Exercise instructions:
a – Using the OSBC commentary, say whether each statement agrees with it, answering yes or no and quoting the deciding words: (i) Mr. Smith is a lawyer. (ii) Mårten Mickos is one of the executives who feel compelled to pitch the company. (iii) The writer says publishing the protocol specifications is not a historical moment for Microsoft.
b – Reproduce the part of the OSBC commentary between "You see Mr." and "for this audience.", inclusive.

You see Mr. Smith is a corporate executive, and most execs (with a few notable exceptions like Mårten Mickos) feel compelled to "pitch the company." Mr. Smith is a lawyer (and general counsel to boot) so language is his oeuvre. We've seen Brad Smith's pitches before now. Here's what I hope we don't see at OSBC:

  • A rehash of last's months announcement about how "open" Microsoft is. It is indeed a historical moment for Microsoft, publishing protocol specifications that were previously secret and offering generous patent licensing terms regardless of their motivation. The non-commercial restriction on the open source patent covenant makes it a non-starter. It demonstrates either remarkable naïveté of how the open source world works, or it's a deliberate snub. Either way it's irrelevant and not appropriate for this audience.

Dataset excerpts:
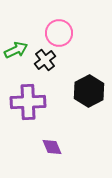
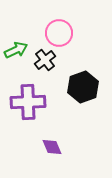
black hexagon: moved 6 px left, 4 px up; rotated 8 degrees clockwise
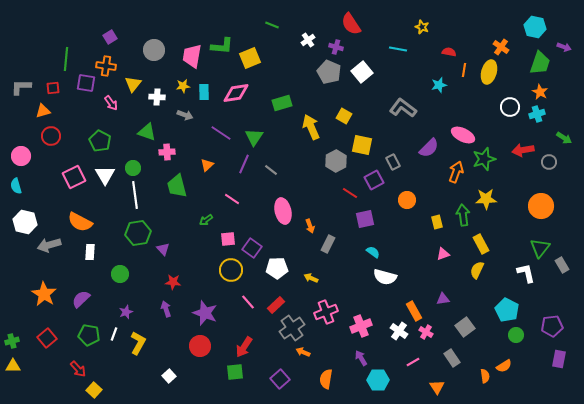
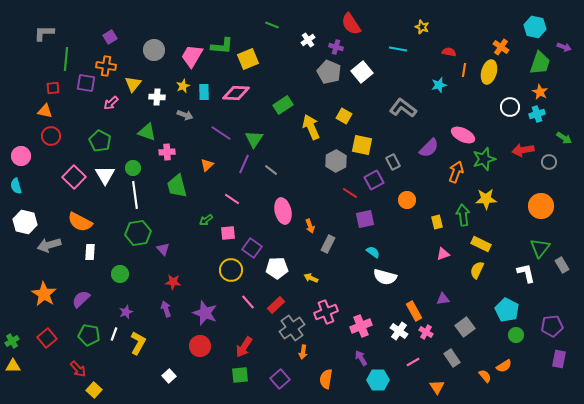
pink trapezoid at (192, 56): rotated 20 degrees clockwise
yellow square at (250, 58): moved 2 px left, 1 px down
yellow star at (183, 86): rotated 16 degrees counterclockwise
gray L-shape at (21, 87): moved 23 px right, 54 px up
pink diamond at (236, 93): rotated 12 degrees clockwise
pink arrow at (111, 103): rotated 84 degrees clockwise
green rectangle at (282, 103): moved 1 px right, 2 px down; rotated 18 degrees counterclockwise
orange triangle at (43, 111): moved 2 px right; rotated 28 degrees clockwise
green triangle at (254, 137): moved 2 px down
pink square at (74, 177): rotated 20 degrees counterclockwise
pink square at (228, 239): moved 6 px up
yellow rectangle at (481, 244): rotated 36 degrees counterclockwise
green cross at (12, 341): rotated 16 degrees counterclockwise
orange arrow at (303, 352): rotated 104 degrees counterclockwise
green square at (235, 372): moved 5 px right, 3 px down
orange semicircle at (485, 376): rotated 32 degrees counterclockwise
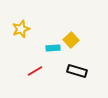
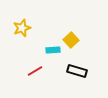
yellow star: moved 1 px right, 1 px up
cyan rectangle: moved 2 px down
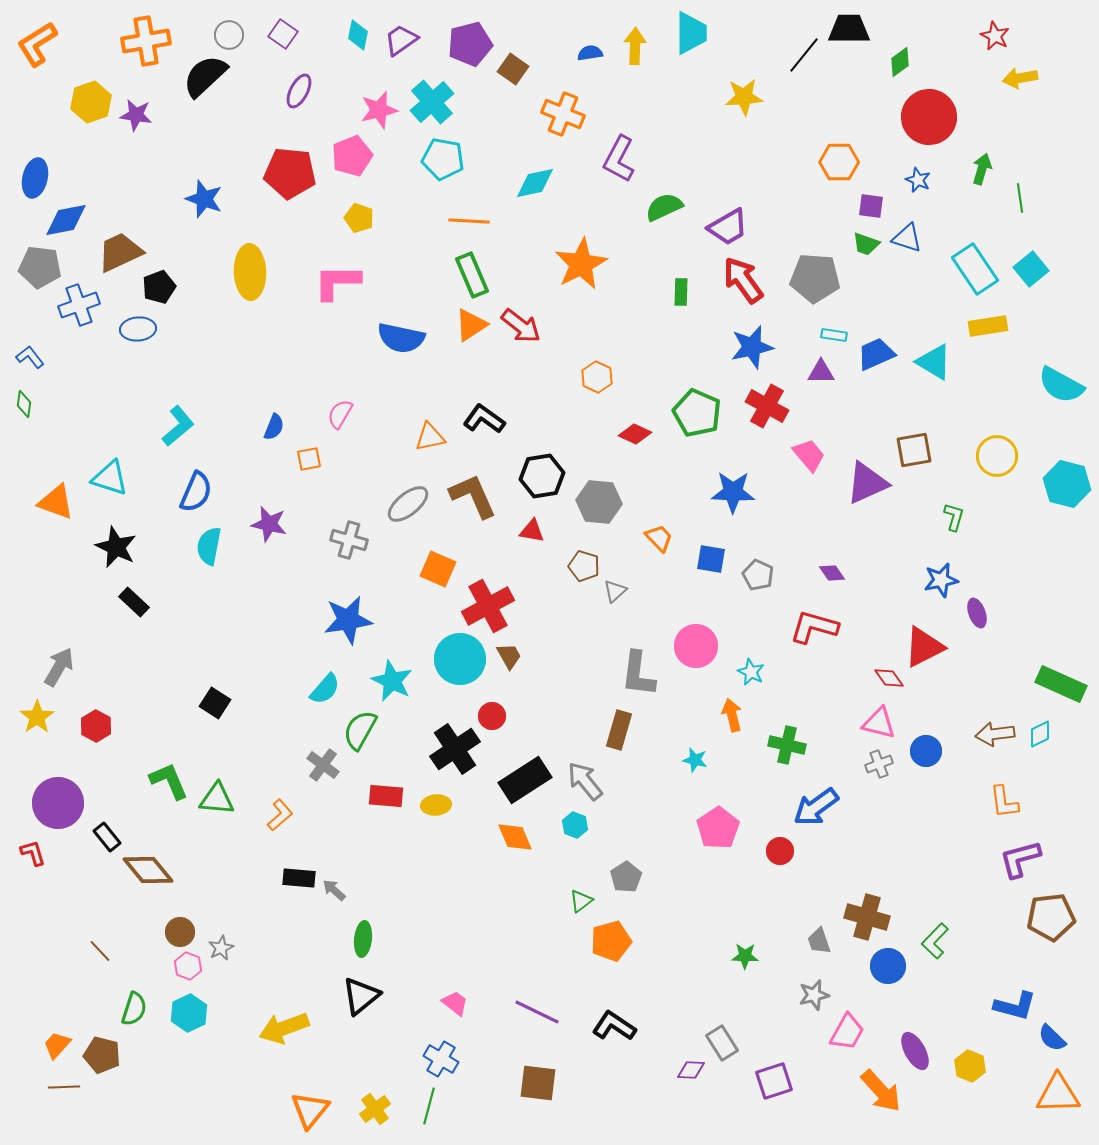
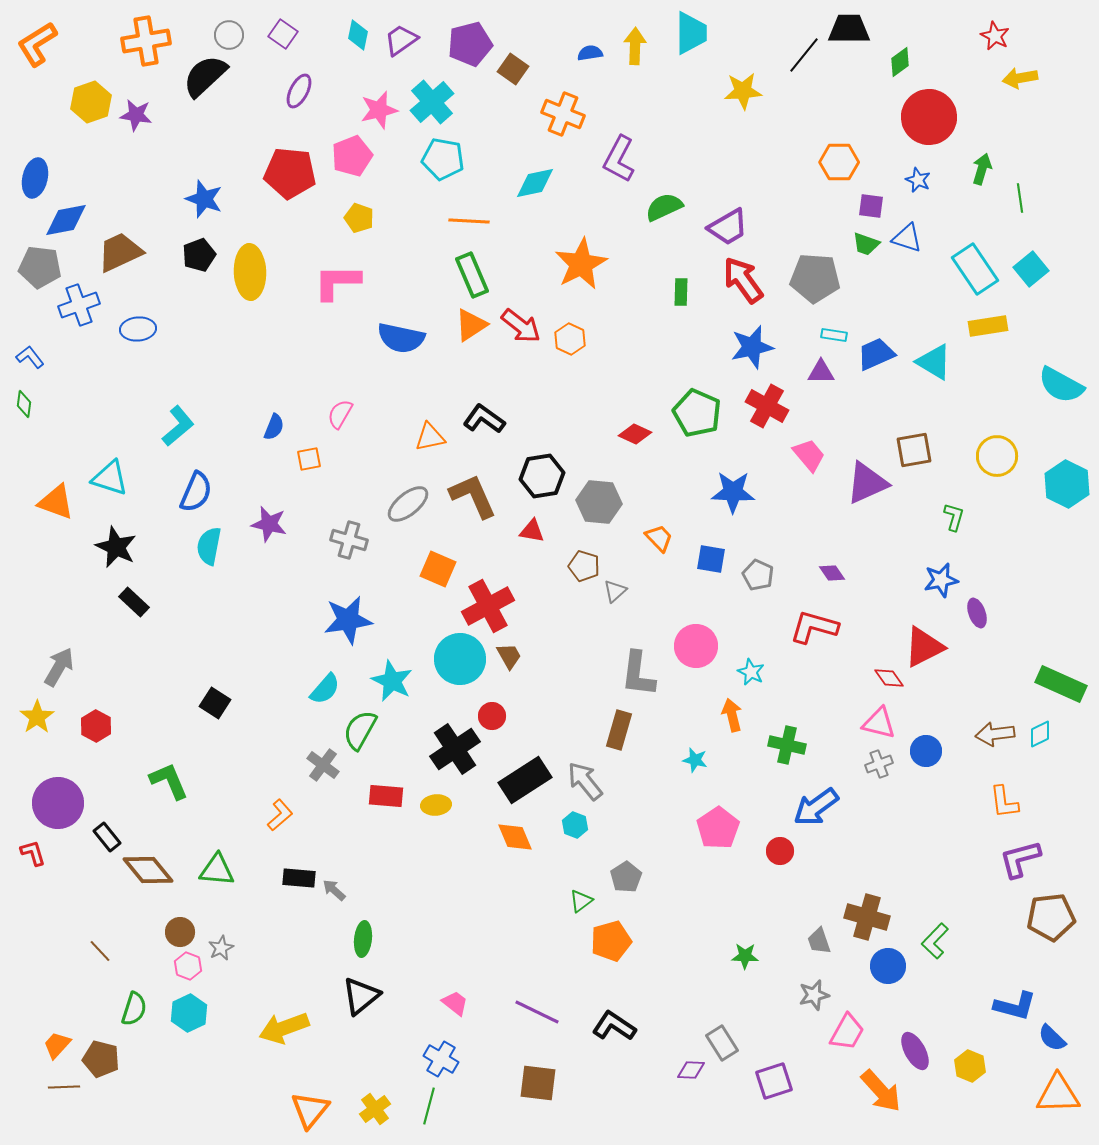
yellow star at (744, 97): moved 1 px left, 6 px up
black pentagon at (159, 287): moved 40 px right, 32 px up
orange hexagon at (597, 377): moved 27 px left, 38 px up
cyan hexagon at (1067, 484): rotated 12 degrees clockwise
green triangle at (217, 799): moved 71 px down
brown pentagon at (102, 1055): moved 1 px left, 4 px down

--

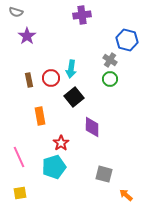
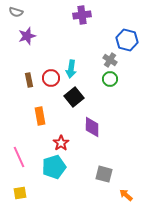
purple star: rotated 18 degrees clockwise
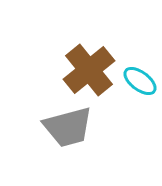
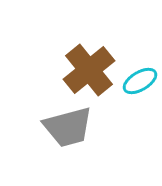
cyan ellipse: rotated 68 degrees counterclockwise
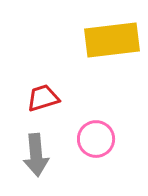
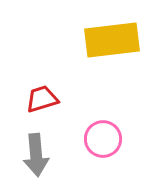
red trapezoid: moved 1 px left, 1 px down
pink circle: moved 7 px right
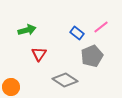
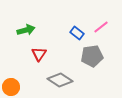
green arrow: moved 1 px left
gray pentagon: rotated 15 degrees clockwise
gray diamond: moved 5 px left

...

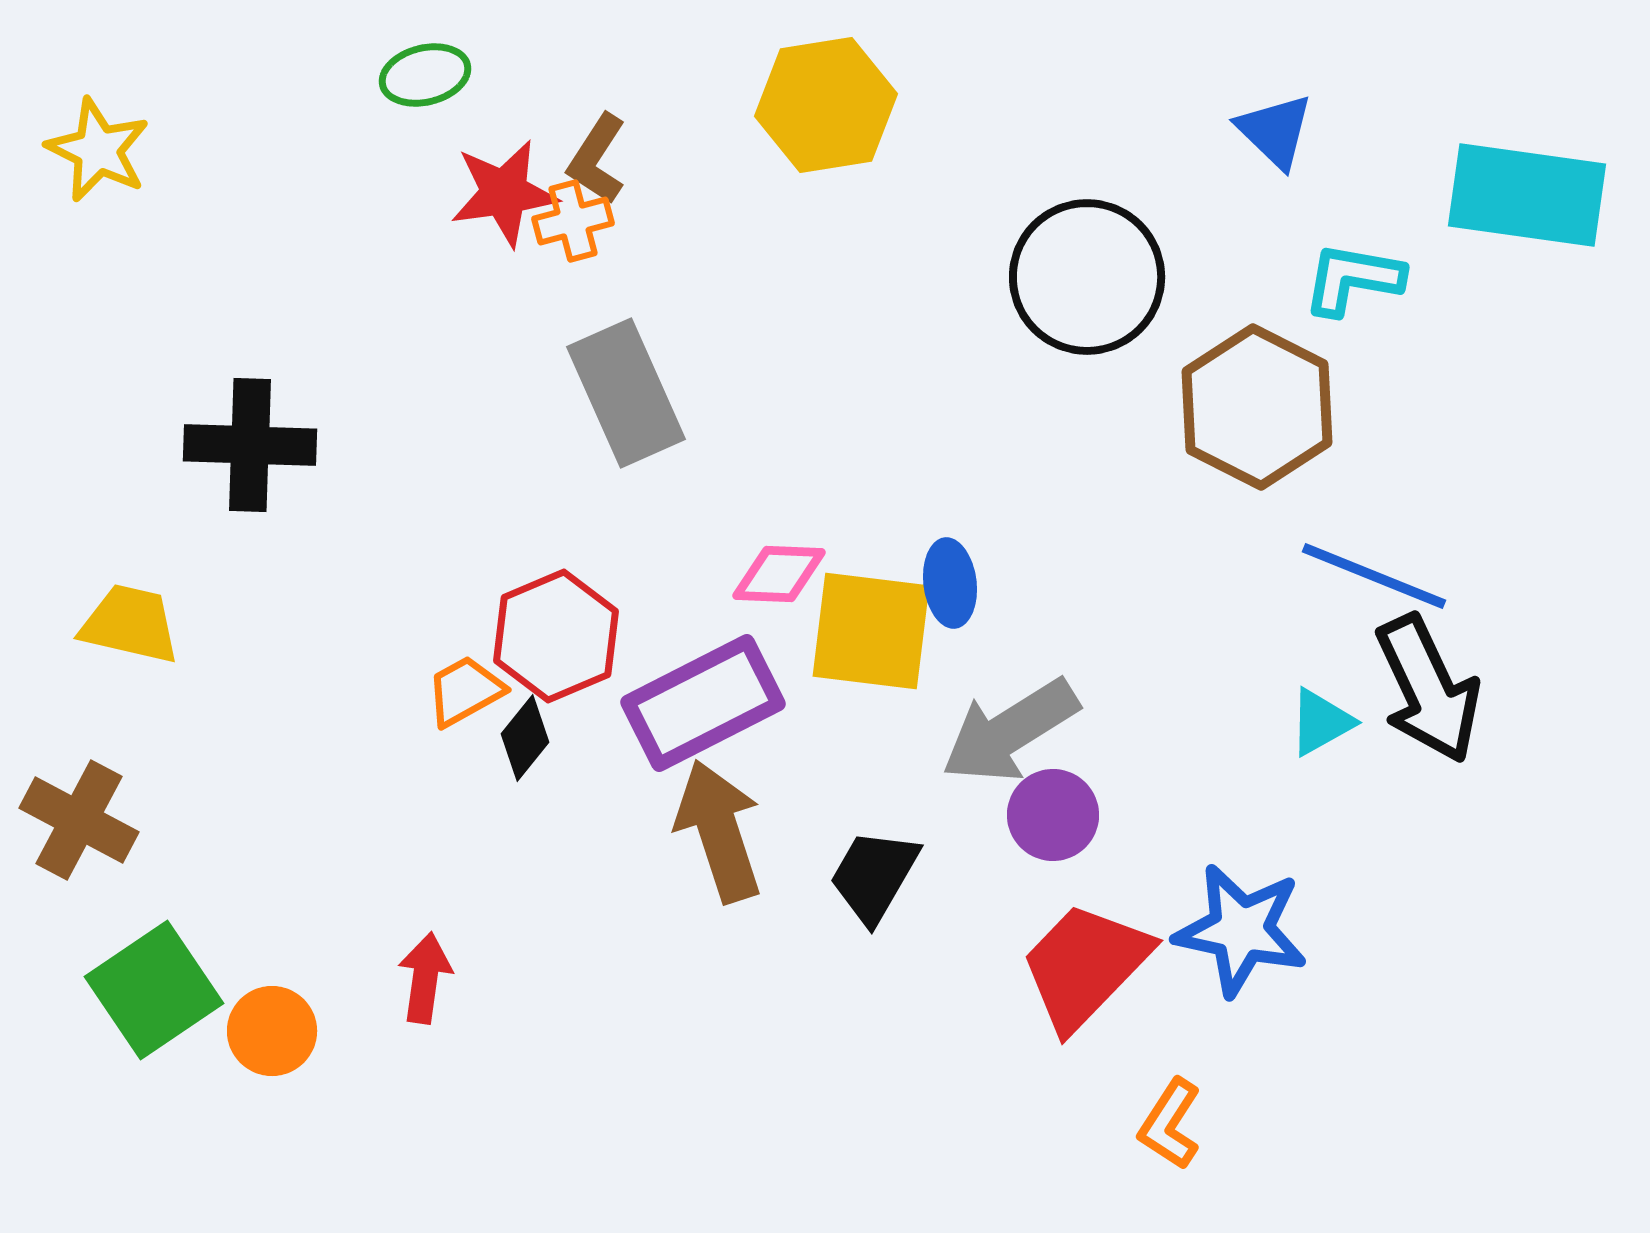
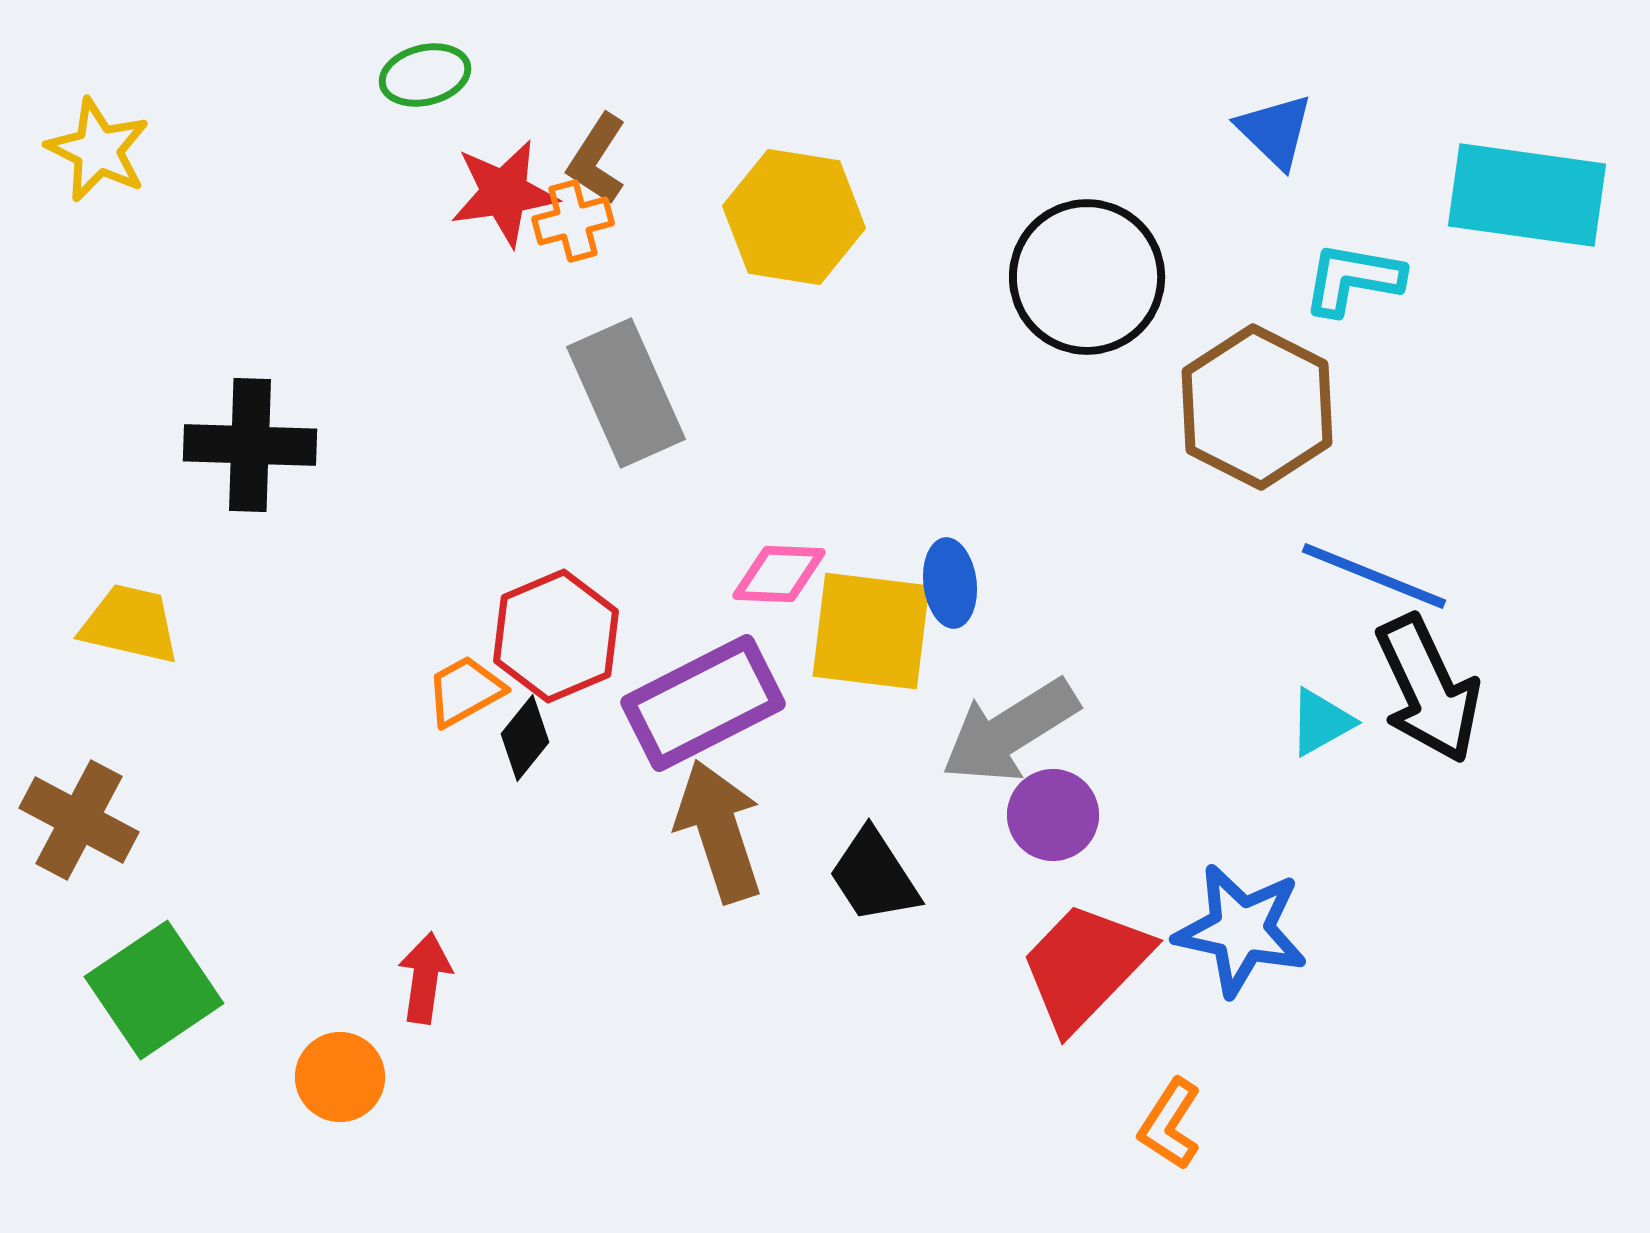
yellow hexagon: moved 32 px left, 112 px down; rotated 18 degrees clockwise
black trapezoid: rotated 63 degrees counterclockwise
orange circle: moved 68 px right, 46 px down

The answers:
a –
(i) Yes: "Mr. Smith is a lawyer (and general counsel to boot)"
(ii) No: "with a few notable exceptions like Mårten Mickos"
(iii) No: "It is indeed a historical moment for Microsoft"

b –
You see Mr. Smith is a corporate executive, and most execs (with a few notable exceptions like Mårten Mickos) feel compelled to "pitch the company." Mr. Smith is a lawyer (and general counsel to boot) so language is his oeuvre. We've seen Brad Smith's pitches before now. Here's what I hope we don't see at OSBC:

  • A rehash of last's months announcement about how "open" Microsoft is. It is indeed a historical moment for Microsoft, publishing protocol specifications that were previously secret and offering generous patent licensing terms regardless of their motivation. The non-commercial restriction on the open source patent covenant makes it a non-starter. It demonstrates either remarkable naïveté of how the open source world works, or it's a deliberate snub. Either way it's irrelevant and not appropriate for this audience.